Es sei »organisierter Betrug«, berichtete dpa am Montag: Im Ausland »rekrutierte« Menschen würden hierzulande »offiziell nur wenige Stunden in Minijobs beschäftigt und in Schrottimmobilien zu den maximal von Jobcentern übernommenen Mieten zusammengepfercht«. »Drahtzieher« verlangten Anteile vom Regelbedarf und würden, »mitunter auch als Vermieter …, doppelt abkassieren«. »Mafiöse Strukturen« nannte das Arbeitsministerin Bärbel Bas (SPD), von solchen »des sozialen Missbrauchs« sprach Bundeskanzler Friedrich Merz (CDU).

Der Bundesregierung wurden im Jahr 2024 laut Artikel 421 Fälle des »Leistungsmissbrauchs« gemeldet (zur Strafanzeige kam es in 209 Fällen), im laufenden Jahr seien es 195 gewesen (96 Strafanzeigen). »Es ist schwer abzuschätzen, wie groß das Ausmaß dieser Form des Missbrauchs von Bürgergeld und anderer Sozialleistungen wie Kindergeld ist«, hatte der Spiegel in einem Artikel im Juni geraunt: rassistische Begleit­musik für den sozialen Kahlschlag der Bundesregierung.

Diese sichert mit Hartz IV und Wohngeld schon seit Jahren niedrigste Löhne. Die Kapitalbosse profitieren mit Renditen von Wohnungskonzernen gleichzeitig trefflich vom Einkommen der Untergebenen. Ihre Verbände, so die Immolobby Haus und Grund, lehnen daher auch staatliche Maßnahmen wie Mietpreisbremsen ab, jubeln aber über Wohngelderhöhungen. Lohnabhängige auszupressen ist Staatsprinzip.

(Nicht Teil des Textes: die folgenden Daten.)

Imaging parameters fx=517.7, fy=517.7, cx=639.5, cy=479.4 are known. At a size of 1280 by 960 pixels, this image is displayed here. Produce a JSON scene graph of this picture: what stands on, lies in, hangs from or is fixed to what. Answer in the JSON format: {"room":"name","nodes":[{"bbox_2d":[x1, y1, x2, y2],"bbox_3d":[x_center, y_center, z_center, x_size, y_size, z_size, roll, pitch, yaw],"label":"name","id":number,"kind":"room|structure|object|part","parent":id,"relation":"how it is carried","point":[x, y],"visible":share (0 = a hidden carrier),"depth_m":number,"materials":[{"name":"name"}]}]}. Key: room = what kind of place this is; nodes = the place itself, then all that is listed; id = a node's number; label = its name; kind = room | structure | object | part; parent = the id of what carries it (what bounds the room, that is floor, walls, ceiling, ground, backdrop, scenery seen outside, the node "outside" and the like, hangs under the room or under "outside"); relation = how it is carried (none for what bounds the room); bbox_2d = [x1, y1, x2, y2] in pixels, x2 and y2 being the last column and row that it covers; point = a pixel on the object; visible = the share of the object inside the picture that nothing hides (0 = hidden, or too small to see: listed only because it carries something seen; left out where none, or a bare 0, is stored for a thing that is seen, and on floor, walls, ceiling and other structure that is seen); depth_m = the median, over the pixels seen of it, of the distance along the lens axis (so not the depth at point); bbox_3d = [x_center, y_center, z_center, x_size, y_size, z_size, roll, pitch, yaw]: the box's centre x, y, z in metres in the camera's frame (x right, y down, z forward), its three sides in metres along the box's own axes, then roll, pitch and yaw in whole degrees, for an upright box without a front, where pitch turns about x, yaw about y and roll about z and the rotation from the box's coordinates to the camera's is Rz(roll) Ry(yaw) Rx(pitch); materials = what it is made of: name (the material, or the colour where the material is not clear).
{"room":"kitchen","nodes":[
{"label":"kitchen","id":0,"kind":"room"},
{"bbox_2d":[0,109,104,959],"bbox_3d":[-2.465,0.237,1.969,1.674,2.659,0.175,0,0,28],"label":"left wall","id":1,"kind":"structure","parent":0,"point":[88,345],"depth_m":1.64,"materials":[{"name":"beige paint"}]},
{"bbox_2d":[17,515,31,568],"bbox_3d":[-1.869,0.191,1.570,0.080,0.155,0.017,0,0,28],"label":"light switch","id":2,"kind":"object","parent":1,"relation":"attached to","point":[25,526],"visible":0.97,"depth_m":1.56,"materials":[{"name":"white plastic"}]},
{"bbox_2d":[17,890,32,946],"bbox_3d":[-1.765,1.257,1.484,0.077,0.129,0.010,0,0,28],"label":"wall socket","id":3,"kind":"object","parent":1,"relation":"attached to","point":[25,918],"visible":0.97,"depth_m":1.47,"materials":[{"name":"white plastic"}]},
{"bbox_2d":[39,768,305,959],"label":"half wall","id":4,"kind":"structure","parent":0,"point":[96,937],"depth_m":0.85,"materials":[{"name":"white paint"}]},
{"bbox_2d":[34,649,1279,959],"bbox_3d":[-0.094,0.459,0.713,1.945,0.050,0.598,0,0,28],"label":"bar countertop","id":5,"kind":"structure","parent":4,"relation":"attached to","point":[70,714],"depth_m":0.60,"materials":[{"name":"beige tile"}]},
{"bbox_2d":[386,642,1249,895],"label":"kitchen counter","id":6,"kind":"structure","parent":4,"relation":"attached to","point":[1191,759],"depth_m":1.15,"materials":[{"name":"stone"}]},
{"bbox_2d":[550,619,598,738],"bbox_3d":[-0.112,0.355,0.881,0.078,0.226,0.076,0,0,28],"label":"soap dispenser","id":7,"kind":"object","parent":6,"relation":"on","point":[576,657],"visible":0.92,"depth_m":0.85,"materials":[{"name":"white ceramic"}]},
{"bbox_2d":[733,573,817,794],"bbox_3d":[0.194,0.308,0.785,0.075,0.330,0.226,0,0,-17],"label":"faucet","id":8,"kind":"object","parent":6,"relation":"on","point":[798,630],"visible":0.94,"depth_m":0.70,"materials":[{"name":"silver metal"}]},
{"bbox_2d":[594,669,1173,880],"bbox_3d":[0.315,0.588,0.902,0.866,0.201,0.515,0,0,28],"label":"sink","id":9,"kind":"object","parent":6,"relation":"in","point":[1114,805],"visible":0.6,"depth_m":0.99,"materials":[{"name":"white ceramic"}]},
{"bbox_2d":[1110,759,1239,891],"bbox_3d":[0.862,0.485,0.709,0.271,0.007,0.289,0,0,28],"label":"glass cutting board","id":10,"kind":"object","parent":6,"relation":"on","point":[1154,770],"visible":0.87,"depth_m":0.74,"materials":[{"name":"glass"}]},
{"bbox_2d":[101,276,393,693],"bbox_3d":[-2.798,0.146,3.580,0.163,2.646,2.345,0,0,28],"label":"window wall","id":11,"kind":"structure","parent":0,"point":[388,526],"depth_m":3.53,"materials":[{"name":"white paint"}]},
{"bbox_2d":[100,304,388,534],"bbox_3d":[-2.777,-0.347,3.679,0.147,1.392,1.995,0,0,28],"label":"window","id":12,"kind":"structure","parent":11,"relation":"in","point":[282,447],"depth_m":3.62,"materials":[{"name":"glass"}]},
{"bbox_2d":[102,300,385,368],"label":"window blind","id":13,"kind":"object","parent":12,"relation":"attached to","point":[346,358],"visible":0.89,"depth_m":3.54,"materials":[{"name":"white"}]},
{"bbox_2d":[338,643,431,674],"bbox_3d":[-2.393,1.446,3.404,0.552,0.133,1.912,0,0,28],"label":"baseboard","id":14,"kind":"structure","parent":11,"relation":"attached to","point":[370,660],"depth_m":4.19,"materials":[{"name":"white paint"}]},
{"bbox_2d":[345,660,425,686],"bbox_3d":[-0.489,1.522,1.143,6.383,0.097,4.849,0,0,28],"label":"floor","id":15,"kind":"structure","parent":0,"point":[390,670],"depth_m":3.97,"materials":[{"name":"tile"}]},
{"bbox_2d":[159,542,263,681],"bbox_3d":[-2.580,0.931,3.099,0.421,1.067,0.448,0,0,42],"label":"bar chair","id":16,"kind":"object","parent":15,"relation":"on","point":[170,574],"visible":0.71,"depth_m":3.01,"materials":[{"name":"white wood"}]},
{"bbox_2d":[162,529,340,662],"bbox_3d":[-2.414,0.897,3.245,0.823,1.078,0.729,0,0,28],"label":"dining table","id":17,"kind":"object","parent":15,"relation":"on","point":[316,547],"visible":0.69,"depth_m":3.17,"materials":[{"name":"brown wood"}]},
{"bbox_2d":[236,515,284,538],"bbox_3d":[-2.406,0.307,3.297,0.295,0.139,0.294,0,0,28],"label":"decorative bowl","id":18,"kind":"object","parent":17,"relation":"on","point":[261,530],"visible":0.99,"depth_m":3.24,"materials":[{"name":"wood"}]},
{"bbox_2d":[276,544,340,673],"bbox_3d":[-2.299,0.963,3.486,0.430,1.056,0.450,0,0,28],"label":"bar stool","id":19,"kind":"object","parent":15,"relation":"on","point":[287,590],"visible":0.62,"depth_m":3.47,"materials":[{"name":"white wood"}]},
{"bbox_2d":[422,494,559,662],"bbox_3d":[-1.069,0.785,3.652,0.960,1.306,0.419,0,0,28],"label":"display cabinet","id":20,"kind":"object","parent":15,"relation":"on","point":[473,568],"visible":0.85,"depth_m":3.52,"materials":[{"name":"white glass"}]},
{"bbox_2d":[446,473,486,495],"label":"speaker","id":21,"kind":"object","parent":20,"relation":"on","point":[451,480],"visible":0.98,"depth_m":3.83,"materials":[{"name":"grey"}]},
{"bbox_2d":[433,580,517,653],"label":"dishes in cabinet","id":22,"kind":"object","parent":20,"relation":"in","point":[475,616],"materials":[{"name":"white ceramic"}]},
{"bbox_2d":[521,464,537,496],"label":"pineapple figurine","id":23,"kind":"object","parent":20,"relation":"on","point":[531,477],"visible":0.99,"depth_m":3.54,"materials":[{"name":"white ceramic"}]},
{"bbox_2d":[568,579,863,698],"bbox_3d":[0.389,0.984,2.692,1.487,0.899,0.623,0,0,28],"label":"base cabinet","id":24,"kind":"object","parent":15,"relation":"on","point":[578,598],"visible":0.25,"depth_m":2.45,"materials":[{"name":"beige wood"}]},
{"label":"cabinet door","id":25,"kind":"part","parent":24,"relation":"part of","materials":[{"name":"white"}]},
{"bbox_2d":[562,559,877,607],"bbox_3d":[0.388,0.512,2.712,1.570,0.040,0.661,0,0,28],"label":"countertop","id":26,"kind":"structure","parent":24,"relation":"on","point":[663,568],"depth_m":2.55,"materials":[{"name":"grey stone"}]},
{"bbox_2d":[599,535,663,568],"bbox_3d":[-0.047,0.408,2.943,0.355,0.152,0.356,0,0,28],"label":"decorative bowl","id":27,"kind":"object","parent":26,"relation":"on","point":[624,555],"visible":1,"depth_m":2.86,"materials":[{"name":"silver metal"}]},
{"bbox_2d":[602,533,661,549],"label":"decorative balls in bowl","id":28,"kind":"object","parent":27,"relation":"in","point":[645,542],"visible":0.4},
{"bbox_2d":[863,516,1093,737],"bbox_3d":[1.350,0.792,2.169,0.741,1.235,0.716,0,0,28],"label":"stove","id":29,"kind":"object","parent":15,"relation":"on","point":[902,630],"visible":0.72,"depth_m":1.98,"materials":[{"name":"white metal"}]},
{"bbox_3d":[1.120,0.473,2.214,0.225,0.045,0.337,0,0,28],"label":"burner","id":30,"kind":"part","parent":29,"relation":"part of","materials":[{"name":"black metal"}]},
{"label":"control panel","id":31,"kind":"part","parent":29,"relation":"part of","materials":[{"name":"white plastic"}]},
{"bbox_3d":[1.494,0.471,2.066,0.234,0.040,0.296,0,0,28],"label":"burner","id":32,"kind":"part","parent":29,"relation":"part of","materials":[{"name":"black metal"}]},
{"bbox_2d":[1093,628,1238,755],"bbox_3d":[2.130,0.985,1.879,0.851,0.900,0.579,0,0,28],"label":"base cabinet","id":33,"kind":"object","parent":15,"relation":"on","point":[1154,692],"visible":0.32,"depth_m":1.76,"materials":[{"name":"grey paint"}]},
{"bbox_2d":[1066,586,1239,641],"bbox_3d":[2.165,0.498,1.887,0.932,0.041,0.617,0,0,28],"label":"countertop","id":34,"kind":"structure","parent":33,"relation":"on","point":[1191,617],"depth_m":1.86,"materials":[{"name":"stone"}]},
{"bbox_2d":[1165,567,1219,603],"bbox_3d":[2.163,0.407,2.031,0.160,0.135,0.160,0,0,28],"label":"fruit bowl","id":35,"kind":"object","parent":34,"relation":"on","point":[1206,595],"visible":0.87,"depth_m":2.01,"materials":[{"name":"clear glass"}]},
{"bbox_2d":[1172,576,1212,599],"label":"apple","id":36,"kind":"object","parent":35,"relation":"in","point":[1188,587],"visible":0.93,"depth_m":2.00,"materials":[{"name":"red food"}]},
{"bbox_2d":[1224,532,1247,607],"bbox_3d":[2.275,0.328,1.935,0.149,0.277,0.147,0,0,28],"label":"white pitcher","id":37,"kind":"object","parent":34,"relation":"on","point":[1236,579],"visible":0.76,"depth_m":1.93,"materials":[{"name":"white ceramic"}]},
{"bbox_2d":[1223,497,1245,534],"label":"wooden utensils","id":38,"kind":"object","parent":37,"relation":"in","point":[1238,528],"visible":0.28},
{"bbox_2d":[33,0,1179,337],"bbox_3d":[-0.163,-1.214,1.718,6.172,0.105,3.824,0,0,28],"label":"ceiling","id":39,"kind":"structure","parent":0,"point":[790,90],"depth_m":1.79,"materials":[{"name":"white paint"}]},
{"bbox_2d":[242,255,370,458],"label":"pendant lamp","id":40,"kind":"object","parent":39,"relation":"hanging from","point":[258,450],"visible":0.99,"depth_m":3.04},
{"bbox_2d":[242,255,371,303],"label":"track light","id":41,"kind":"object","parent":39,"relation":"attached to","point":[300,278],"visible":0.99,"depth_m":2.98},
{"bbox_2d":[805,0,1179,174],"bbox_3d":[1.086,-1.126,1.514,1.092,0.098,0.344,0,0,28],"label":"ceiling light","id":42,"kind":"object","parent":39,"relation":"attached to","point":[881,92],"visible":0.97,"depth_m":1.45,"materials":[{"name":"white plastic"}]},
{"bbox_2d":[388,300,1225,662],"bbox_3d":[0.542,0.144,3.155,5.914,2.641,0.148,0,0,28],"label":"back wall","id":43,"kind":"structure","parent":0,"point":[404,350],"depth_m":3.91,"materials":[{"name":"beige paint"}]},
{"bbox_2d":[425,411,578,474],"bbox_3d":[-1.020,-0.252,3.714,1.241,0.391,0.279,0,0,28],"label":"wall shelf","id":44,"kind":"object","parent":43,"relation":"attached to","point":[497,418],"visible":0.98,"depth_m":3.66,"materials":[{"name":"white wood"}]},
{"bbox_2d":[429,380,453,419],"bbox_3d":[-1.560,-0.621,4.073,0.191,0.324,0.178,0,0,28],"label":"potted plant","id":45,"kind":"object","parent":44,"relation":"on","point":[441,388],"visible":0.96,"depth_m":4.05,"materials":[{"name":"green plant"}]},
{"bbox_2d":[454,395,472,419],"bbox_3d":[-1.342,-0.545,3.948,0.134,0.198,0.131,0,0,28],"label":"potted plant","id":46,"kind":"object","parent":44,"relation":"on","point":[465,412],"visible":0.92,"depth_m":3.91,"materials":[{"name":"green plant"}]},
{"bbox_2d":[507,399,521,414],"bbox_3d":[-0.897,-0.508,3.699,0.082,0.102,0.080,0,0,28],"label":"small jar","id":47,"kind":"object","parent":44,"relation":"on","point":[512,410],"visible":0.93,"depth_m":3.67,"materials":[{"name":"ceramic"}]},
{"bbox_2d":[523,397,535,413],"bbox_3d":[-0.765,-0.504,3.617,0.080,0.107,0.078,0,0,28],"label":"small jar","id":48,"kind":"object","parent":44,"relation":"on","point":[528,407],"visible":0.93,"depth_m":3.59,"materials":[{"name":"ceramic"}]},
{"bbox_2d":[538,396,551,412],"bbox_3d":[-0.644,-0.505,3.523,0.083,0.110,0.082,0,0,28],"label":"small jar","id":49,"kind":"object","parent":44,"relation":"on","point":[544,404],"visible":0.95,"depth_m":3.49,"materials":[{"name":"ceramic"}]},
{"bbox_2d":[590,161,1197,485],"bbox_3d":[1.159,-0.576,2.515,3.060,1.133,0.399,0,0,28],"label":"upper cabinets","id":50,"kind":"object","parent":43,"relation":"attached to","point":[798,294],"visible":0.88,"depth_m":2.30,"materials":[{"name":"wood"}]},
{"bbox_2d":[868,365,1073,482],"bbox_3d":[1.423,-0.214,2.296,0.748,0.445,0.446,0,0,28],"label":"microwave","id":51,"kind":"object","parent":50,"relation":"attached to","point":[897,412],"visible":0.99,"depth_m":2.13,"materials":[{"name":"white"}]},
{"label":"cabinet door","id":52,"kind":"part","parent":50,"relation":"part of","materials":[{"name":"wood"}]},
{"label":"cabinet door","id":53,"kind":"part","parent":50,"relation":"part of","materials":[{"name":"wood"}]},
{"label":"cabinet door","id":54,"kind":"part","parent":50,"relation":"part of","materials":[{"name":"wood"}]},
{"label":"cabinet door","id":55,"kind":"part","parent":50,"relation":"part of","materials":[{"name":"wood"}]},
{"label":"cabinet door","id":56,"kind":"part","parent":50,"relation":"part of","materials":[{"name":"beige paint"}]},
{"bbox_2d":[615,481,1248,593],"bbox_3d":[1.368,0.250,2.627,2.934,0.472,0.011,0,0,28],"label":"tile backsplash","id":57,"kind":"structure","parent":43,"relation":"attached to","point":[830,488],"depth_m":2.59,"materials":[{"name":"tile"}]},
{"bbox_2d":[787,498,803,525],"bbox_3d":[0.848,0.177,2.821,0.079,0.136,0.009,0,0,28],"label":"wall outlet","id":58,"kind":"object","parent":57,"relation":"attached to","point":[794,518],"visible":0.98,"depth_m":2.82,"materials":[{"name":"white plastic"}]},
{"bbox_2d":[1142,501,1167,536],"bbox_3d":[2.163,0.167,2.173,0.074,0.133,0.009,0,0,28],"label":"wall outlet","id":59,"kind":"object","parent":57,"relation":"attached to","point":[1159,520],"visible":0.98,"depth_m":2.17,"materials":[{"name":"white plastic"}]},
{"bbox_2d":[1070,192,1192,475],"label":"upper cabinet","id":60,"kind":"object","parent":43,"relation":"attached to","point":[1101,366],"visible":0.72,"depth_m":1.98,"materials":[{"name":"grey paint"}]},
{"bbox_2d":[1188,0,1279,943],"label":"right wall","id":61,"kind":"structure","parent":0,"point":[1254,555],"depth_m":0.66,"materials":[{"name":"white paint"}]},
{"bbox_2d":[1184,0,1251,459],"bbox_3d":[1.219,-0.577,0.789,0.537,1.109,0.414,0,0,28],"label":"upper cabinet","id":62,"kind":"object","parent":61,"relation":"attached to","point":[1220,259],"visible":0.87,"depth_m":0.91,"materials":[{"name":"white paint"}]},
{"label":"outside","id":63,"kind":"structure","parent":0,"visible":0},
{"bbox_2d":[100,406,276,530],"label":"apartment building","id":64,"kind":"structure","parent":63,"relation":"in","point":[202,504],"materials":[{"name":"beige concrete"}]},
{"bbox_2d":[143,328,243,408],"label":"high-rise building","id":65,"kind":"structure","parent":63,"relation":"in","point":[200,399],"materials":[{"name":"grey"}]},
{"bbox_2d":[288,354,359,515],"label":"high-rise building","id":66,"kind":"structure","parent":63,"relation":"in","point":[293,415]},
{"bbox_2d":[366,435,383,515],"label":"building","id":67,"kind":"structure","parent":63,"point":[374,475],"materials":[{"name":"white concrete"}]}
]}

Die im Jahr 2024 gemeldeten 0,00765 Prozent »Betrüger« stehen aktuell fünfeinhalb Millionen Bürgergeldbeziehern gegenüber. Der von Bas und Merz verurteilte »Skandal« täuscht also über den eigenen Betrug an den Massen hinweg. Die Lösung der Wohnungsfrage, so Friedrich Engels einmal sinngemäß, bestehe für die bürgerliche Herrschaft darin, sie immer wieder von neuem zu stellen. Man kann das auch eine »mafiöse Struktur des sozialen Missbrauchs« nennen.